In a 2018 review published in the International Journal of Environmental Research and Public Health (IJERPH), the authors describe how, “Visualization is one of the most important characteristics of BIM. Users can access BIM data in [an] immersive visualization environment and analyze factors like cost and material type to develop effective building design in real time.”
The authors continue, saying, “BIM-enabled VR allows [the] user to take building design into a 3D virtual environment with all relevant building information, experiencing the BIM model in a virtual environment without the restrictions of peering into 2D drawings, and actually inspecting the design space.”
What is the difference between Virtual Reality (VR) and the already-popular Augmented Reality (AR)?
AR merges digital elements into a real-life environment, enhancing the real world using computer-generated perceptual information in an interactive experience. As an analogy, imagine AR is like watching sharks jump from the surface of your desk. The user wears a head-mounted device that includes a high-resolution micro display that views a seven-inch tablet just below the worker’s line of sight without interfering with their front-facing direct vision.
VR is altogether different — a totally artificial environment created by 3D software. You are swimming with the sharks. This is achieved by wearing full-vision VR goggles used with gaming that eliminate the ambient environment entirely.
VR technology comes into its own due to its ability to simulate realistic 3D project visits without requiring the user to be physically on the site — in fact, the VR visitor can be miles away. This allows clients to experience projects both well prior to construction and as it progresses, empowering them to ask questions, make decisions and collaborate with the design and construction teams promptly.
The advantages are numerous. As AEC Business explains, “Many problems and errors in construction projects stem from poor communication. When collaborating partners can present, explain, and alter the design in a shared space, misunderstandings and errors are less likely to occur.” This is particularly helpful as construction moves towards the increased use of prefabrication, a methodology that make few allowances for late changes.
The other challenge that VR can address relates to job site safety and worker training. Virtual Reality in construction can be used in much the same way as the aviation industry uses flight simulators.
Realistic 3D construction sites can be created. Then, in a manner similar to those experienced in gaming, VR interactions can be applied to equipment training programmes, for example crane operation, by both new and existing workers.

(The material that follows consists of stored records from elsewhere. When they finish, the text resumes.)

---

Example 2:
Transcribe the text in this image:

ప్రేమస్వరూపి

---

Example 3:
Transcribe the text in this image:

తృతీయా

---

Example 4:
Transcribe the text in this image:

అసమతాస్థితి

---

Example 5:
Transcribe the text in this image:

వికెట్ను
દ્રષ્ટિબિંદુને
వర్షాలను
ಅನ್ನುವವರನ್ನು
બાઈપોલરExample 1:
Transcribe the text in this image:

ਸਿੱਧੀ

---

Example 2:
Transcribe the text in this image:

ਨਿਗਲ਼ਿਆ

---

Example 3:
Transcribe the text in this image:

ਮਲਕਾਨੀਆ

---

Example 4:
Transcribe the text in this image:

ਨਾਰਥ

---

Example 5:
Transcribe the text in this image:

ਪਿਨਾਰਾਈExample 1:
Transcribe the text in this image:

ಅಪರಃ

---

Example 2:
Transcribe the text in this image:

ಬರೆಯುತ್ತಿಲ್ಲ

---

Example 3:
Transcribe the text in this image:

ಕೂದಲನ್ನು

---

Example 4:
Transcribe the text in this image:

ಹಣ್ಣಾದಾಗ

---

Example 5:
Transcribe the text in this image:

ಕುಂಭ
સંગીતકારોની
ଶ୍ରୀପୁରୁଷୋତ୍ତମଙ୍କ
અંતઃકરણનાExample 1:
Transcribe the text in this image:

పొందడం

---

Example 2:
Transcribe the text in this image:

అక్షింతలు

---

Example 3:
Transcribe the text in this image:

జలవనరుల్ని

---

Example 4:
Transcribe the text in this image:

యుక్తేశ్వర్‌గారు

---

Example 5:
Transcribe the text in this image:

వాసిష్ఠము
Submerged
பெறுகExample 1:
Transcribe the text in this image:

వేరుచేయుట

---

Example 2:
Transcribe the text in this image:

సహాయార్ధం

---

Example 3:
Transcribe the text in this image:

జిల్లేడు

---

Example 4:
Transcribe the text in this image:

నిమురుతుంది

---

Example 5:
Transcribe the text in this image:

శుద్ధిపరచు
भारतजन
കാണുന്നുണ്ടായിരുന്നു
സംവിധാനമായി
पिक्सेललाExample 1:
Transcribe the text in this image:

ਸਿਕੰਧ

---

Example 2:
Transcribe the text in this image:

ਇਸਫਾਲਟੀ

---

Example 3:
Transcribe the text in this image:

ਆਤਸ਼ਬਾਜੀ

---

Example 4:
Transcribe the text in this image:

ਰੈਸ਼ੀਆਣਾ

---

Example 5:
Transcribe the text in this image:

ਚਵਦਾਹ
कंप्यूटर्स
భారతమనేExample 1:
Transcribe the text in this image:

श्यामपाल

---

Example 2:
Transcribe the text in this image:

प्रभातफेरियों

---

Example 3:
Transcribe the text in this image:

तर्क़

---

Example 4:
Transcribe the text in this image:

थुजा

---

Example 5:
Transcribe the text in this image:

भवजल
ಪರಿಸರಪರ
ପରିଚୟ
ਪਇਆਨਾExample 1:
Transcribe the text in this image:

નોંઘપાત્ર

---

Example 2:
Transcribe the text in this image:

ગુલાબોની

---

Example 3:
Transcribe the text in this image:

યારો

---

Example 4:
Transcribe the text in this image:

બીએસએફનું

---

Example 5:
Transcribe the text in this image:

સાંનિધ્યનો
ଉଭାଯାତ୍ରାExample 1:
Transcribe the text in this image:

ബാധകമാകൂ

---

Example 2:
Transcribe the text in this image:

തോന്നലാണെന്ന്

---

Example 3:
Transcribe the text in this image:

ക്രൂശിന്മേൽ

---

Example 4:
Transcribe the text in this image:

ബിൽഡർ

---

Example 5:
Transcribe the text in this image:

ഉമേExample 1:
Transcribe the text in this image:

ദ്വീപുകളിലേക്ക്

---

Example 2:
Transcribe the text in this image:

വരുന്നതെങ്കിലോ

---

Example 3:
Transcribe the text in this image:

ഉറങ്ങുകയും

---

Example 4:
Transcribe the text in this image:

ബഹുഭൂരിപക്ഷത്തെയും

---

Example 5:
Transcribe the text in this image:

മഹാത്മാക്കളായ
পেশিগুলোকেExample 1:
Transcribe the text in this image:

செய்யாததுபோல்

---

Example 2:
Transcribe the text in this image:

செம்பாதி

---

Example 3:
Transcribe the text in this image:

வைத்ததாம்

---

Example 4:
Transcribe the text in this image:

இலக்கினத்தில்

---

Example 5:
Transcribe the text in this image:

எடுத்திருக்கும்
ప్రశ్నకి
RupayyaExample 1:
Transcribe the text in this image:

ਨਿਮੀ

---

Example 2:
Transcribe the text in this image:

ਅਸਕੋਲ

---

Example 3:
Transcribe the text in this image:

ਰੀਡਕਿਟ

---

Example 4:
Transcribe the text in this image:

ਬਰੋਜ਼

This approach to worker education has several advantages in the construction industry. “Traditional construction training on operational activities is based on a classroom environment, followed by on-site training,” the IJERPH review says. The authors suggest that VR simulation can avoid risks of injury and damage to equipment, plus eliminates the cost of fuels.
Likewise, VR interactions with a 3D worksite developed from a new or upcoming project allows workers to benefit from advanced, site-specific safety orientation and familiarization.
The software and hardware necessary to create these simulated 3D environments is developing quickly, and is becoming more feature-oriented, beyond the comparatively simple demands of the gaming industry. Experts expect that the continued development of VR technology and its integration with BIM will not only enhance the client experience but will also result in further productivity gains for the industry by improving site safety and the quality of worker education.